Dataset entries:
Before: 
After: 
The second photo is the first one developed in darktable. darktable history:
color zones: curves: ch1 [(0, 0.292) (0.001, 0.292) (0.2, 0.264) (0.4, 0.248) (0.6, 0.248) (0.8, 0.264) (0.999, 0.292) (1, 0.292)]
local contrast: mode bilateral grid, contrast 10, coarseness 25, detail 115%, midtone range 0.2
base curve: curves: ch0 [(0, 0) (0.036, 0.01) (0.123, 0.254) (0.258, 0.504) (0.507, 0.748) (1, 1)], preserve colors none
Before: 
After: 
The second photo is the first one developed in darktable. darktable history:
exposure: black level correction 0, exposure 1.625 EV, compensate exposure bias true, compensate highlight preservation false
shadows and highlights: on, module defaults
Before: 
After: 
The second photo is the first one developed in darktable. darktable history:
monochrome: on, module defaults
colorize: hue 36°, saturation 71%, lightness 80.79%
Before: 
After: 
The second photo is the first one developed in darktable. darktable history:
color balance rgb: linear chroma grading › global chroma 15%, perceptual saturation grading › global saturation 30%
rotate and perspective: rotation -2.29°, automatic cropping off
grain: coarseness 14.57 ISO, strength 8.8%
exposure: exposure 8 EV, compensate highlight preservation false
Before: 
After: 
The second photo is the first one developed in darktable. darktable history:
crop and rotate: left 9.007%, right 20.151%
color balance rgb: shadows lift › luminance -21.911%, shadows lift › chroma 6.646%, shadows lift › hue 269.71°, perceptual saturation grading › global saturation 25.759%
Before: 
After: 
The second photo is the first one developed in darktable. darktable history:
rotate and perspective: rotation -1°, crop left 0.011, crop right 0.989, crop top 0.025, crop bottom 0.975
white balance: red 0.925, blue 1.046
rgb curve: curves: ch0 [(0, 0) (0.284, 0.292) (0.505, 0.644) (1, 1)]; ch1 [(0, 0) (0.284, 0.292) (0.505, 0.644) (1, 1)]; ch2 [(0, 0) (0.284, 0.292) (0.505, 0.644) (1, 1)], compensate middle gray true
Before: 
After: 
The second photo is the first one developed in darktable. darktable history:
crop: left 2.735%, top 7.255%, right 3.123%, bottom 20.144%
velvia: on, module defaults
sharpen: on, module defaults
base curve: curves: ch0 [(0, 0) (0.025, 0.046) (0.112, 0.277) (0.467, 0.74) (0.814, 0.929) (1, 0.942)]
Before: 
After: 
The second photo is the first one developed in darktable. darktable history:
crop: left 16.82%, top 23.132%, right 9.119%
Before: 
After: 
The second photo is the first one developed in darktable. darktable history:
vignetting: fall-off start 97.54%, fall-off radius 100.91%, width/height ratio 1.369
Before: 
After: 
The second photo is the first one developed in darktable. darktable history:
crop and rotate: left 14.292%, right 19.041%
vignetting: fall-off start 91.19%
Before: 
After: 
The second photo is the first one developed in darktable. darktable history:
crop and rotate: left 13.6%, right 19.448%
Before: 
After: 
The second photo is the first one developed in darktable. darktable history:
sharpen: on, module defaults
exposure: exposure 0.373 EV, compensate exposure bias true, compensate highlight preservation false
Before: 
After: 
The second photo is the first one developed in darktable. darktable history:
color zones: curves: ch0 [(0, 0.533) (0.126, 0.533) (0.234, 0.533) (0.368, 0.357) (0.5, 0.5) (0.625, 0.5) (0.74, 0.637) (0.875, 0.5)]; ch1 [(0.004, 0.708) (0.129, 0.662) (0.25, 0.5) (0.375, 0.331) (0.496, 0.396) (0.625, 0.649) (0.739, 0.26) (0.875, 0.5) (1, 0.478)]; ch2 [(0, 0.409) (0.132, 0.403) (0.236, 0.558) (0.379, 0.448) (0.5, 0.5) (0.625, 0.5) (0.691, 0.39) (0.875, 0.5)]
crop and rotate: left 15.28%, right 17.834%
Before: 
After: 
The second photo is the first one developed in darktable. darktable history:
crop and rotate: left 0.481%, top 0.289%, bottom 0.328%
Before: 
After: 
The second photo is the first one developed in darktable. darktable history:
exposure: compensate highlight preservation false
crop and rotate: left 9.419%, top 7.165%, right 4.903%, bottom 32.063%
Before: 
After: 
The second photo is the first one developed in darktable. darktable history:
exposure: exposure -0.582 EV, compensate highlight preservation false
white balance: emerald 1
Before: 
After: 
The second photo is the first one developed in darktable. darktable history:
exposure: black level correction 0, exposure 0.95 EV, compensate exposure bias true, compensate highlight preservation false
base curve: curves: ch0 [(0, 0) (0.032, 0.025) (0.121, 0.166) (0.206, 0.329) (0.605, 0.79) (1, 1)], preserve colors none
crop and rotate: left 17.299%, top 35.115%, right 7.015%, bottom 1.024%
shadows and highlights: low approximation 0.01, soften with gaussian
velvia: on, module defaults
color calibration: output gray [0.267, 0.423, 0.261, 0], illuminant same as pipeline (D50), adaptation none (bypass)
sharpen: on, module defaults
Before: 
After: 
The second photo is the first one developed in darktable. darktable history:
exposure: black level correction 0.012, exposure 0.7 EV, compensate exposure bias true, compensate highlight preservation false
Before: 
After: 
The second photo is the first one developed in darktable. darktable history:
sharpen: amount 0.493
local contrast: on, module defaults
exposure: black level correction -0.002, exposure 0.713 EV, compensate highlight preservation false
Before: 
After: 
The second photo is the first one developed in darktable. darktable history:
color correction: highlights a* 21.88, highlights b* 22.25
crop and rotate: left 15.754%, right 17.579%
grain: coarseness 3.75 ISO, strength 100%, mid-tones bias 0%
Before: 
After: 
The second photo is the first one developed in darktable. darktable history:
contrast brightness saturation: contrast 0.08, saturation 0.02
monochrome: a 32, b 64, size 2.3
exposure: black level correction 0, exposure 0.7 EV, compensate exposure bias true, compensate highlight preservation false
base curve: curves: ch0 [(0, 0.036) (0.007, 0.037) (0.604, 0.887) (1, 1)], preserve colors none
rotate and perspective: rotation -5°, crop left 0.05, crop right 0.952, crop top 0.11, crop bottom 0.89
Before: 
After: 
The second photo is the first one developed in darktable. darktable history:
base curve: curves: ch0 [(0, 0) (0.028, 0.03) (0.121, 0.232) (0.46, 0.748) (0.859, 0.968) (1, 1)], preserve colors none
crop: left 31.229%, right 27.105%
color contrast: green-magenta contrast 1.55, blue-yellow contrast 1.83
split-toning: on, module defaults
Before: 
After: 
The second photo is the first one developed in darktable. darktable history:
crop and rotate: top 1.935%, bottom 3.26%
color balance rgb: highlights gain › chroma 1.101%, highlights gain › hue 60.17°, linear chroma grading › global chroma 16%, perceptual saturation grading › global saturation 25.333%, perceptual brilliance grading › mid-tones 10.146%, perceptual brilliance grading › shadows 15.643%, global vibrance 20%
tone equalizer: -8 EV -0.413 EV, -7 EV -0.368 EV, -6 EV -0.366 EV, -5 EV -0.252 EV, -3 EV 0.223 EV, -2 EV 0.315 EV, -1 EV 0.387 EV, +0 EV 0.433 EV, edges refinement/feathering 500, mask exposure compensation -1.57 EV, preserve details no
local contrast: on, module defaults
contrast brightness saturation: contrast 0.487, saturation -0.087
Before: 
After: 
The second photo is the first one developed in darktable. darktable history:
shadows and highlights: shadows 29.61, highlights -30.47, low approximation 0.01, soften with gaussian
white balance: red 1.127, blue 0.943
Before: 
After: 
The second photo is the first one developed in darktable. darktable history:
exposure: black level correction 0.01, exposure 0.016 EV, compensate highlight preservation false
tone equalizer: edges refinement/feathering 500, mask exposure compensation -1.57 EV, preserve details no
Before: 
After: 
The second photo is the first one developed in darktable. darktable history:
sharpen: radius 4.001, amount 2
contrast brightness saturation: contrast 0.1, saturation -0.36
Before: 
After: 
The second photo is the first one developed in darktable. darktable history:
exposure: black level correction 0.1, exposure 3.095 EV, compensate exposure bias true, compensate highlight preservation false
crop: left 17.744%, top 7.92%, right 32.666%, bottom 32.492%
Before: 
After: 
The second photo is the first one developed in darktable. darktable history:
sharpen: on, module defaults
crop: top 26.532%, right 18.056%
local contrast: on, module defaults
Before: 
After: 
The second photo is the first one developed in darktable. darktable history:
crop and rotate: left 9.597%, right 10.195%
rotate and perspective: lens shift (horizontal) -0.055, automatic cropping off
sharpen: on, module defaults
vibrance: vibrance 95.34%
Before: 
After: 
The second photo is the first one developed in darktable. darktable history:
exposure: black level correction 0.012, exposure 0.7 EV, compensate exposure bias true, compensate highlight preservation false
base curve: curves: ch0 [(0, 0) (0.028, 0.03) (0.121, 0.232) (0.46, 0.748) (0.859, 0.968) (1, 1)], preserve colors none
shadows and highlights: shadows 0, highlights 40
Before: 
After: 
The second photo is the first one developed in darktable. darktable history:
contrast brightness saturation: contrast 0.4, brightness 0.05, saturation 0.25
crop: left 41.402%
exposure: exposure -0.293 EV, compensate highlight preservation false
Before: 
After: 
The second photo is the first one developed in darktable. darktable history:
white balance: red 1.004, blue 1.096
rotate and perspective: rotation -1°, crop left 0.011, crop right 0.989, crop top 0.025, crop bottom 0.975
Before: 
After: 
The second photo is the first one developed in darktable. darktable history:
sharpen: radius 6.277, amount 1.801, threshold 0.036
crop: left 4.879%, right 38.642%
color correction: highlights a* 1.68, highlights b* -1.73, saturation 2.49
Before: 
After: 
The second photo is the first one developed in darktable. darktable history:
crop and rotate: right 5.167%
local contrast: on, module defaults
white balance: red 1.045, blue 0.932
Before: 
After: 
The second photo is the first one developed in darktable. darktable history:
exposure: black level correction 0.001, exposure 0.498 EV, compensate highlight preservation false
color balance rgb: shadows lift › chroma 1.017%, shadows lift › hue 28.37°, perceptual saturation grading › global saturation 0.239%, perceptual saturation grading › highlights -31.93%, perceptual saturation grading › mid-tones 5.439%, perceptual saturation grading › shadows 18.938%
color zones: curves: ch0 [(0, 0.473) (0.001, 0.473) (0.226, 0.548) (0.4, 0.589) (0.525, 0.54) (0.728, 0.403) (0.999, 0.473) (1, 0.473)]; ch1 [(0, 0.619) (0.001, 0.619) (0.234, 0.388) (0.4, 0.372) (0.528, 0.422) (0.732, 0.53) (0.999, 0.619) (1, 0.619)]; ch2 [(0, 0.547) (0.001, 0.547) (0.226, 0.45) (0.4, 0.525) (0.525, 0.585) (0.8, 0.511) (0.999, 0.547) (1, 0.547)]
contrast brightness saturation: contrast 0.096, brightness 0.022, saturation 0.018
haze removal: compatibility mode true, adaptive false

WHAT THE TASK ASKS: Can you update the material from its start through the line containing "colorize: hue 36°, saturation" so that "darktable history" reads "edit history", leaving everything else unchanged?

OUTPUT FOR THIS EXERCISE:
Before: 
After: 
The second photo is the first one developed in darktable. edit history:
color zones: curves: ch1 [(0, 0.292) (0.001, 0.292) (0.2, 0.264) (0.4, 0.248) (0.6, 0.248) (0.8, 0.264) (0.999, 0.292) (1, 0.292)]
local contrast: mode bilateral grid, contrast 10, coarseness 25, detail 115%, midtone range 0.2
base curve: curves: ch0 [(0, 0) (0.036, 0.01) (0.123, 0.254) (0.258, 0.504) (0.507, 0.748) (1, 1)], preserve colors none
Before: 
After: 
The second photo is the first one developed in darktable. edit history:
exposure: black level correction 0, exposure 1.625 EV, compensate exposure bias true, compensate highlight preservation false
shadows and highlights: on, module defaults
Before: 
After: 
The second photo is the first one developed in darktable. edit history:
monochrome: on, module defaults
colorize: hue 36°, saturation 71%, lightness 80.79%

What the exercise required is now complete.